Step 4 – Listening to the song for pleasure
You should let the students listen to the song for pure enjoyment the first time around; then ask them to do any in-listening tasks. You may want to challenge them to recognize, while listening, as many of the words/phrases they have just processed as possible.
Step 5 – In-listening activities
At this stage the learners are given a gapped version of the lyrics of the song, where the words are provided aside. In order not to overload the students, I usually place a gap every two lines. If I want to emphasize a specific sound pattern I draw the students’ attention to it by removing words that rhyme, chime or alliterate with one another containing that sound. After listening to the song three or four times, show them the complete version of the lyrics on the screen and ask to check and correct/fill in any missing gap
Step 6 – Working on specific phonemes
After the students have filled in all the gaps, produce or play a recording of specific sounds that you know they struggle with (e.g. [œ]) and ask them to highlight/circle them. Do the same with other phonemes, making sure that they use a different highlighting/coding system for each sound. Then play the song again asking them to focus on the specific letters they highlighted
Step 7 – Reading comprehension
At this point get them to work on reading comprehension through activities such as the ones on my worksheet (above) and/or jigsaw reading, work on synonyms/antonyms, word/phrase hunt or even translation (with and able and motivated group). These activities will recycle the vocabulary.
Step 8 – Grammar
when the learners have been acquainted with most of the vocabulary and the intended meaning of the song, it will be easy for them to process the grammar. Thus, at this stage one can get the students to engage with this level of the text by asking them to:
- identify the different tenses/moods in the text;
- categorize items into the parts of speech they belong to;
- ask metalinguistic questions (e.g., in French or Spanish: why is an imperfect used here rather than a perfect tense?)
Step 9 – Plenary
At this point, I usually conclude with one or both of the following plenary activities:
- Reflecting on the value of using songs for learning – Ask them to reflect on how songs, based on what you have just done with them, can be valuable for language learning and ask for suggestions on how they could benefit by listening to them independently.

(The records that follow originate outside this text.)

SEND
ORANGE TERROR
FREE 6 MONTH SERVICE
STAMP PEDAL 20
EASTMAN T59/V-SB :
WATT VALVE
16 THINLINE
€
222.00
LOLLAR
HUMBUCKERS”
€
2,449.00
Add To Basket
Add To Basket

You can follow this up by providing them with lists of singers/songs they might enjoy or by giving them the task to find a French band/solo artist they like (to share with the rest of the class in the next lesson).
- Vocabulary quizzes to verify how much has been retained at this stage in the lesson.
Ideally, you will recycle the key vocabulary ‘learnt’ in the process in order to secure long-term retention in the next lesson.